Vatican Splendors: A Journey Through Faith and Art This traveling exhibit of papal artifacts is a tour de force of high kitsch. Multimedia displays selectively detail the grandeur of the Catholic Church in a manner that alternately suspends and dismantles disbelief. Genuine items from the Vatican's collection are outnumbered by simulacra intended for spiritual transport, including a full-scale reproduction of Michelangelo's Pietà, a walk-through re-creation of the scaffolding used to paint the Sistine Chapel, a cast of Pope John Paul II's hand (which you can touch), a plaster cast of a fragment of the "red wall" from the sepulcher of St. Peter and innumerable digital reprints of immersive building environments, historic documents and artwork. There are moments of true beauty: fragments of Roman and Byzantine-era mosaics; two gold chalices and other papal liturgical items; a maddeningly intricate reliquary containing minuscule bodily fragments of Saints Peter, Paul and Anne; and Deposition in the Sepulcher, painted by the first art gossip, Giorgio Vasari. Strangest of all is the section devoted to global proselytizing; depictions of the conversion of non-Catholic cultures would seem to be something to shield one's eyes from. Suffice to say it's a trip, complete with gift shop. Through September 12 at the Missouri History Museum, 5700 Lindell Boulevard; 314-746-4599 or www.mohistory.org. Hours: 10 a.m.-6 p.m. daily (open till 8 p.m. Tue.).

Ongoing
Cause + Time Minimalist in design, maximalist in content, this group exhibition explores the intersection of art and technology through work that records, transforms or reacts to the onslaught of the information age. Eric Souther's Digital Mandala is a stark black-and-white projection of densely intersecting lines; their ultimate, circular shape and accretive tangle are the result of informational excess, which elicits each projected mark as well as the buzzing din of half-mechanized sounds that permeate the exhibition space.
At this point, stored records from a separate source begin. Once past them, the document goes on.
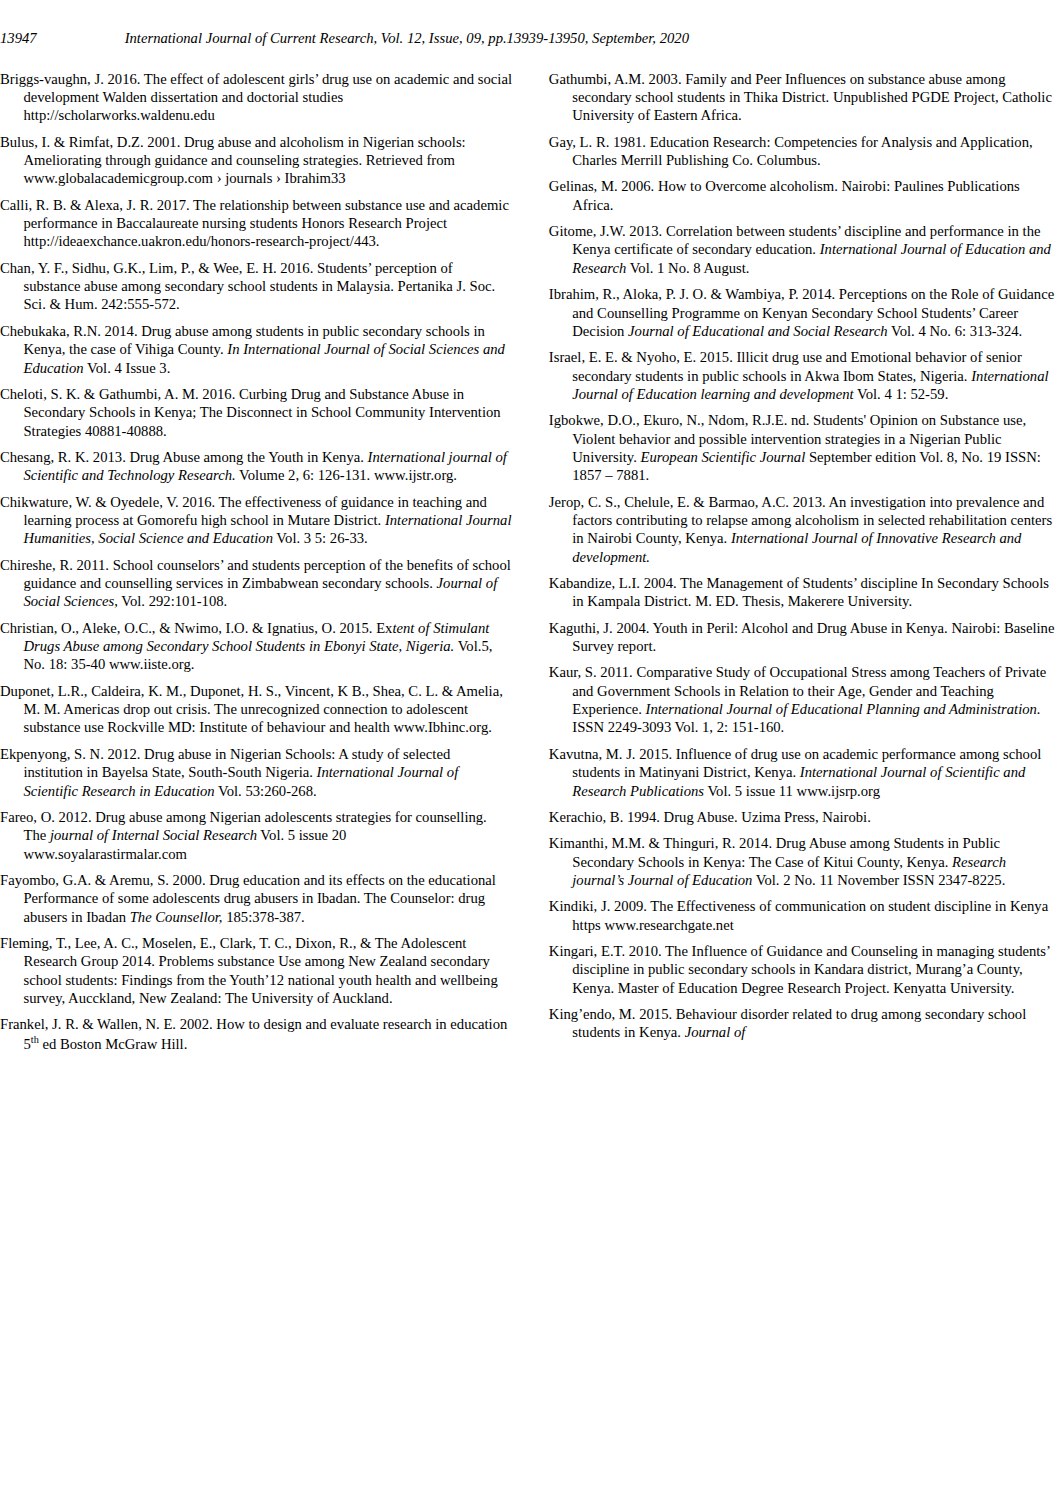13947 International Journal of Current Research, Vol. 12, Issue, 09, pp.13939-13950, September, 2020
Briggs-vaughn, J. 2016. The effect of adolescent girls’ drug use on academic and social development Walden dissertation and doctorial studies http://scholarworks.waldenu.edu
Bulus, I. & Rimfat, D.Z. 2001. Drug abuse and alcoholism in Nigerian schools: Ameliorating through guidance and counseling strategies. Retrieved from www.globalacademicgroup.com › journals › Ibrahim33
Calli, R. B. & Alexa, J. R. 2017. The relationship between substance use and academic performance in Baccalaureate nursing students Honors Research Project http://ideaexchance.uakron.edu/honors-research-project/443.
Chan, Y. F., Sidhu, G.K., Lim, P., & Wee, E. H. 2016. Students’ perception of substance abuse among secondary school students in Malaysia. Pertanika J. Soc. Sci. & Hum. 242:555-572.
Chebukaka, R.N. 2014. Drug abuse among students in public secondary schools in Kenya, the case of Vihiga County. In International Journal of Social Sciences and Education Vol. 4 Issue 3.
Cheloti, S. K. & Gathumbi, A. M. 2016. Curbing Drug and Substance Abuse in Secondary Schools in Kenya; The Disconnect in School Community Intervention Strategies 40881-40888.
Chesang, R. K. 2013. Drug Abuse among the Youth in Kenya. International journal of Scientific and Technology Research. Volume 2, 6: 126-131. www.ijstr.org.
Chikwature, W. & Oyedele, V. 2016. The effectiveness of guidance in teaching and learning process at Gomorefu high school in Mutare District. International Journal Humanities, Social Science and Education Vol. 3 5: 26-33.
Chireshe, R. 2011. School counselors’ and students perception of the benefits of school guidance and counselling services in Zimbabwean secondary schools. Journal of Social Sciences, Vol. 292:101-108.
Christian, O., Aleke, O.C., & Nwimo, I.O. & Ignatius, O. 2015. Extent of Stimulant Drugs Abuse among Secondary School Students in Ebonyi State, Nigeria. Vol.5, No. 18: 35-40 www.iiste.org.
Duponet, L.R., Caldeira, K. M., Duponet, H. S., Vincent, K B., Shea, C. L. & Amelia, M. M. Americas drop out crisis. The unrecognized connection to adolescent substance use Rockville MD: Institute of behaviour and health www.Ibhinc.org.
Ekpenyong, S. N. 2012. Drug abuse in Nigerian Schools: A study of selected institution in Bayelsa State, South-South Nigeria. International Journal of Scientific Research in Education Vol. 53:260-268.
Fareo, O. 2012. Drug abuse among Nigerian adolescents strategies for counselling. The journal of Internal Social Research Vol. 5 issue 20 www.soyalarastirmalar.com
Fayombo, G.A. & Aremu, S. 2000. Drug education and its effects on the educational Performance of some adolescents drug abusers in Ibadan. The Counselor: drug abusers in Ibadan The Counsellor, 185:378-387.
Fleming, T., Lee, A. C., Moselen, E., Clark, T. C., Dixon, R., & The Adolescent Research Group 2014. Problems substance Use among New Zealand secondary school students: Findings from the Youth’12 national youth health and wellbeing survey, Aucckland, New Zealand: The University of Auckland.
Frankel, J. R. & Wallen, N. E. 2002. How to design and evaluate research in education 5th ed Boston McGraw Hill.
Gathumbi, A.M. 2003. Family and Peer Influences on substance abuse among secondary school students in Thika District. Unpublished PGDE Project, Catholic University of Eastern Africa.
Gay, L. R. 1981. Education Research: Competencies for Analysis and Application, Charles Merrill Publishing Co. Columbus.
Gelinas, M. 2006. How to Overcome alcoholism. Nairobi: Paulines Publications Africa.
Gitome, J.W. 2013. Correlation between students’ discipline and performance in the Kenya certificate of secondary education. International Journal of Education and Research Vol. 1 No. 8 August.
Ibrahim, R., Aloka, P. J. O. & Wambiya, P. 2014. Perceptions on the Role of Guidance and Counselling Programme on Kenyan Secondary School Students’ Career Decision Journal of Educational and Social Research Vol. 4 No. 6: 313-324.
Israel, E. E. & Nyoho, E. 2015. Illicit drug use and Emotional behavior of senior secondary students in public schools in Akwa Ibom States, Nigeria. International Journal of Education learning and development Vol. 4 1: 52-59.
Igbokwe, D.O., Ekuro, N., Ndom, R.J.E. nd. Students' Opinion on Substance use, Violent behavior and possible intervention strategies in a Nigerian Public University. European Scientific Journal September edition Vol. 8, No. 19 ISSN: 1857 – 7881.
Jerop, C. S., Chelule, E. & Barmao, A.C. 2013. An investigation into prevalence and factors contributing to relapse among alcoholism in selected rehabilitation centers in Nairobi County, Kenya. International Journal of Innovative Research and development.
Kabandize, L.I. 2004. The Management of Students’ discipline In Secondary Schools in Kampala District. M. ED. Thesis, Makerere University.
Kaguthi, J. 2004. Youth in Peril: Alcohol and Drug Abuse in Kenya. Nairobi: Baseline Survey report.
Kaur, S. 2011. Comparative Study of Occupational Stress among Teachers of Private and Government Schools in Relation to their Age, Gender and Teaching Experience. International Journal of Educational Planning and Administration. ISSN 2249-3093 Vol. 1, 2: 151-160.
Kavutna, M. J. 2015. Influence of drug use on academic performance among school students in Matinyani District, Kenya. International Journal of Scientific and Research Publications Vol. 5 issue 11 www.ijsrp.org
Kerachio, B. 1994. Drug Abuse. Uzima Press, Nairobi.
Kimanthi, M.M. & Thinguri, R. 2014. Drug Abuse among Students in Public Secondary Schools in Kenya: The Case of Kitui County, Kenya. Research journal’s Journal of Education Vol. 2 No. 11 November ISSN 2347-8225.
Kindiki, J. 2009. The Effectiveness of communication on student discipline in Kenya https www.researchgate.net
Kingari, E.T. 2010. The Influence of Guidance and Counseling in managing students’ discipline in public secondary schools in Kandara district, Murang’a County, Kenya. Master of Education Degree Research Project. Kenyatta University.
King’endo, M. 2015. Behaviour disorder related to drug among secondary school students in Kenya. Journal of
Arnold Wedemeyer's two video "still lifes" — glacially slow time-lapse depictions of nearly mundane space — eerily capture the most subtle and suggestively digital changes in real objects over time. Andrew Cozzens' "growth" sculptures include a kind of canvas sling, through the bottom of which a ridge of wheatgrass sprouts; the grass will eventually turn toward the gallery's minimal light source — and, ultimately, die from lack of light. A work by David Bowen tracks the growth of an onion plant through a mechanized rendering device usually used for collecting scientific data. Another Souther work creates an abstracted visual space via search-engine data for the word "chair." Both nature and computer-driven science are marveled at here for their capacity to manipulate or be manipulated — a kind of aesthetic being found in the function of data collection or, even more simply, the mere compulsion to collect it. Through June 26 at the Luminary Center for the Arts, 4900 Reber Place; 314-807-5984 or www.theluminaryarts.com. Hours: noon-6 p.m. Wed.-Sat.

Clint Baclawski/Caleb Taylor: Recent Works This luminous two-person exhibit of Santo Foundation grant winners, curated by Ashley Kopp, distills the forms, colors and motifs of advertising into an abstract language. Taylor's gouaches on paper obscure bright swaths of yellow, red and blue that resemble tangled flags hidden beneath the white of overcast skies. Baclawski's large-scale photographic light boxes are staggered on the gallery floor in a staccato maze of handsomely slick obstructions; the double-sided, mirrored scenes they portray are whitewashed by fluorescent light that gleams within, dimming and then intensifying the cold tones depicted: ski slope, urban winter, antiseptic gymnasium. Each locale is punctuated with consumerism — bag-toting crowds, national or corporate flags, the ubiquitous print of a corporate logo — the bold, primary palette of which finds an elegant analogue in Taylor's painterly works. At night the exhibit throbs with the after-hours glow of a commercial storefront, promising something unquantifiable to passersby. Also showing: Neither Night and Day; Gabriel Slavitt's installation — prismatic painted pyramids, ceramic dishware, a chart of local birds, a video of daily commuting — sees a kind of ceremonial rite in the movement and signs of the everyday. Through June 6 at Snowflake/Citystock, 3156 Cherokee Street; www.snowflakecitystock.com. Hours: 11 a.m.-3 p.m. Sat.